▶ _Source passage_:

    To be clear, I absolutely am not arguing that ADHD does not exist, and clearly for some individuals who suffer from severe clinical ADHD its impact is profound. Indeed, genetically, where there is evidence of overlap with depression and schizophrenia.

    What I am arguing is that the reason that many people display the kinds of behavioural traits that we call ADHD and the reason that they are common, is that they were very significantly advantageous for at least some of our human evolutionary history.

    As the article argues, in the correct context of a supportive workplace, people who have been diagnosed with ADHD can make a fantastic contribution and are often uniquely placed to do so. In that very meaningful sense, it’s label as a ‘disorder’ is one of the many troubling problems with its definition.

    1. Thank you for you comment Thomas; it is valuable to have your professional perspectives shared. I do agree that referring to parts of the brain is a outdated, but I borrowed the analogy from Dr. Russell A. Barkley, as I thought it succinctly explains executive dysfunction to a lay audience. As a sociologist at heart, I also appreciate your points regarding neurodivergence, and I think you highlight the complexity with how impairments interact with societal structures to disable people.

  5. Thanks for the reply Matt, and apologies for the delay in mine (*insert complaints about exam marking workload at this time of year here*), and for my strident tone – I think a touch of end-of-term-itis colours my writing style(!). My apologies for coming across a bit strong – it wasn’t my intention.

[Keypoint correspondence data]

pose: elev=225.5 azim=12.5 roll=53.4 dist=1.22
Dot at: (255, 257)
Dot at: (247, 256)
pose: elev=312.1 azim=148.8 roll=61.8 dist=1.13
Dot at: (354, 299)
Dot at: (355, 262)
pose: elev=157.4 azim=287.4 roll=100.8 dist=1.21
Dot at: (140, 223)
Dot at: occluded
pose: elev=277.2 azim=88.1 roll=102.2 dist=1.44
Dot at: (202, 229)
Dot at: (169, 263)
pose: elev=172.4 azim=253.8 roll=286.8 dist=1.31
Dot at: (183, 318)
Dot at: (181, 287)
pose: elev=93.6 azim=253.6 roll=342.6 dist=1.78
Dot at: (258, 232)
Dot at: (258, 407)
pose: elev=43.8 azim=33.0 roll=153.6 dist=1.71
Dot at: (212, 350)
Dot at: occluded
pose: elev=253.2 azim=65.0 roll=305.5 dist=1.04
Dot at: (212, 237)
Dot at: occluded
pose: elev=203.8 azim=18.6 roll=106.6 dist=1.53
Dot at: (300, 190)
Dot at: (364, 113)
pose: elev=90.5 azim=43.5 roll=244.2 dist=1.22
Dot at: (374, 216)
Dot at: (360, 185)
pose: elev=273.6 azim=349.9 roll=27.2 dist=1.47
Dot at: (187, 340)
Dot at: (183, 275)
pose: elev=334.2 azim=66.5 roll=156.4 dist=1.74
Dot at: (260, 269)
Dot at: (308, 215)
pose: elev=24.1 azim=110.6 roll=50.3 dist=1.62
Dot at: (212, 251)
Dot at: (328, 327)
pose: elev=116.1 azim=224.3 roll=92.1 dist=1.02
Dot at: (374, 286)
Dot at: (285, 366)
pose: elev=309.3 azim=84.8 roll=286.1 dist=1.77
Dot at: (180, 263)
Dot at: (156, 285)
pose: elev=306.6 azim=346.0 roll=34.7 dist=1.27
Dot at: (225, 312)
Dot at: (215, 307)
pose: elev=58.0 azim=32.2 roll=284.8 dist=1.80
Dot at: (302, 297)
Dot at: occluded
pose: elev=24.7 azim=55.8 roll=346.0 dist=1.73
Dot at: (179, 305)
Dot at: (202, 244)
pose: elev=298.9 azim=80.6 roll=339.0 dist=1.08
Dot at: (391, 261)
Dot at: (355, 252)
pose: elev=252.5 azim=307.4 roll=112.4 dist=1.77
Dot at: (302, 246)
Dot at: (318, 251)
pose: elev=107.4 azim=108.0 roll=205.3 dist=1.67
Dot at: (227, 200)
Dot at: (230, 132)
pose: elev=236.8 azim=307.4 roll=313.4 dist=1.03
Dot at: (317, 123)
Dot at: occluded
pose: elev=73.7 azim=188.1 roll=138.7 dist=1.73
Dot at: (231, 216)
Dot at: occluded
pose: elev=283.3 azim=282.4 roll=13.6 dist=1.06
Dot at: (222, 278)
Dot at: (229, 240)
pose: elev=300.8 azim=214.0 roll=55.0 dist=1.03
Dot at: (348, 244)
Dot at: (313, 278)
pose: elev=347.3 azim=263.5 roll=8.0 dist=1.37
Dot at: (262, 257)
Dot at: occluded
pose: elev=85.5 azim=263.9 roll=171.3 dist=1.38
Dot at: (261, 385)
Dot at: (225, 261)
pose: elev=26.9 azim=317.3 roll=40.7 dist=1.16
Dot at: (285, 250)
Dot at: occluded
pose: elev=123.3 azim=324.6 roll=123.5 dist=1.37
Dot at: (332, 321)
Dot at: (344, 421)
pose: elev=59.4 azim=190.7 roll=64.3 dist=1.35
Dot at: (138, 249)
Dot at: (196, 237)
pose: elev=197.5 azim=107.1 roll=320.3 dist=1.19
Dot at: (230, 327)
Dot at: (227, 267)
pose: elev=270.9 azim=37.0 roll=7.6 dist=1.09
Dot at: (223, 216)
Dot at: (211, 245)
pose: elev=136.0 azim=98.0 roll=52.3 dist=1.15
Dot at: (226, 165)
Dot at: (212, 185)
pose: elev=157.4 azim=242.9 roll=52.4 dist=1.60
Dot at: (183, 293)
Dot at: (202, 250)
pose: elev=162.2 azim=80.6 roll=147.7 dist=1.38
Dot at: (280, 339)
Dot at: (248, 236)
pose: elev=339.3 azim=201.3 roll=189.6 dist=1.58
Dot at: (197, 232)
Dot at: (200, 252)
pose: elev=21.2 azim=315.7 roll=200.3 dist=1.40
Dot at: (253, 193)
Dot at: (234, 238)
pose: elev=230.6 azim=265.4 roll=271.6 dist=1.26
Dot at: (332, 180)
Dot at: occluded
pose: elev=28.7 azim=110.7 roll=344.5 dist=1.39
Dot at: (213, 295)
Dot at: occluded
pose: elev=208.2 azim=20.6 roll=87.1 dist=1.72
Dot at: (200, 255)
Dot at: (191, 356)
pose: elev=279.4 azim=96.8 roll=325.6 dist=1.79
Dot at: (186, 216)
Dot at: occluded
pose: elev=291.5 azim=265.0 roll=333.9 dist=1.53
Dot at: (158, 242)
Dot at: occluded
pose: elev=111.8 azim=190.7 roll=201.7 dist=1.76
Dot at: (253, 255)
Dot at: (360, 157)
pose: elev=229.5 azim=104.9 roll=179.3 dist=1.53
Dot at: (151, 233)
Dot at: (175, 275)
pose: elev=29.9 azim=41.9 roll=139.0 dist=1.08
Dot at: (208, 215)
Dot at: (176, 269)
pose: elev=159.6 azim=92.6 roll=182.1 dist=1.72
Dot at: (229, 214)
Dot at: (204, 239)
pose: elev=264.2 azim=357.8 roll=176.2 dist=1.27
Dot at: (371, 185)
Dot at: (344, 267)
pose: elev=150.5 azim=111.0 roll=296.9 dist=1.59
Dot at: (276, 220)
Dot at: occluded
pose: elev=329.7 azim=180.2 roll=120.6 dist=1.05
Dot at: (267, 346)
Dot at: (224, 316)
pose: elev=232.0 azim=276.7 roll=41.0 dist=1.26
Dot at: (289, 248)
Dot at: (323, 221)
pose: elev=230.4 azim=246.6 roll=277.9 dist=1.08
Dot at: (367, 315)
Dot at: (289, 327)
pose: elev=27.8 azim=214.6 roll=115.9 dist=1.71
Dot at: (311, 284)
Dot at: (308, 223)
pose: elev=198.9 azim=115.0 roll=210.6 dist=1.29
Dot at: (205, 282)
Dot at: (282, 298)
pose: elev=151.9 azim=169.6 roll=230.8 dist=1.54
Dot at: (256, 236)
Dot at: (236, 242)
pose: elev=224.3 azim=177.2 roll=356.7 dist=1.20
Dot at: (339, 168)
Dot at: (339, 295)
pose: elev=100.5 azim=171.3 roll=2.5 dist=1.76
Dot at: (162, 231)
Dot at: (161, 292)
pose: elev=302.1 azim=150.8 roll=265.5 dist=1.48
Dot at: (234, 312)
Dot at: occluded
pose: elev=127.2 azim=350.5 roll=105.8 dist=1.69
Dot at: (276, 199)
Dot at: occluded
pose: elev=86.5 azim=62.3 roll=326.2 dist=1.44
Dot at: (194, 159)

▶ _What the exercise asks_:
Carry on the ADHD discussion from the point at which it stops. The rows come from a separate source.

▶ _Task result_:
    I do think Russell Barkley’s explanations have generally been shown to have at best a mixed evidence base though, and I tend to be very skeptical about positions sketched with little evidence base by someone who has such a significant financial stake in the promotion of those position (he has made a lot of money out of selling ‘self-help’ style books to anxious parents, and has taken significant consultancy money from numerous pharmaceutical companies). The justification for the monamine neurotransmitter (dopamine, serotonin etc) deficit hypothesis traditionally has been that drugs (stimulants) that are known to interfere with dopamine transport have been used to treat ADHD – a circular argument (there are many in the history of psychiatry alas!).

    There have been genetic variants associated with ADHD that are part of the physiology of dopamine and serotonin processing (though evidence is contradictory and mixed), but given the profound role of dopaminergic and serotinergic modulation in a large proportion of conscious functions (and in very subtle and poorly understood ways across a great many regions of the cerebral cortex), there is little evidence for a ‘deficit’ of dopamine, noradrenalin, or serotonin in the pathophysiology of ADHD.

    In this respect the ‘deficit’ model is reminiscent of the serotonin deficit model for depression which rests on a similarly thin evidence base (https://www.nature.com/articles/s41380-022-01661-0) and received a lot of media fanfare last summer (eg https://www.bbc.co.uk/news/health-62286093). The charity Mind put it best I think: “the evidence for this is very weak, and if changes to brain chemistry occur, we don’t know whether these are the result… …or its cause.” (https://www.mind.org.uk/information-support/types-of-mental-health-problems/depression/causes/). I suspect this applies to ADHD just as it does to depression.

    I totally agree with you, and with the thrust of the article, about the complexity of the interaction of people with societal structures, though I am not well versed in the evidence base for that of course.

  6. Wow, this blog is a must-read for universities and colleges! It provides excellent guidance on supporting staff with ADHD and creating an inclusive environment. Kudos to the author for shedding light on this important topic and offering helpful strategies!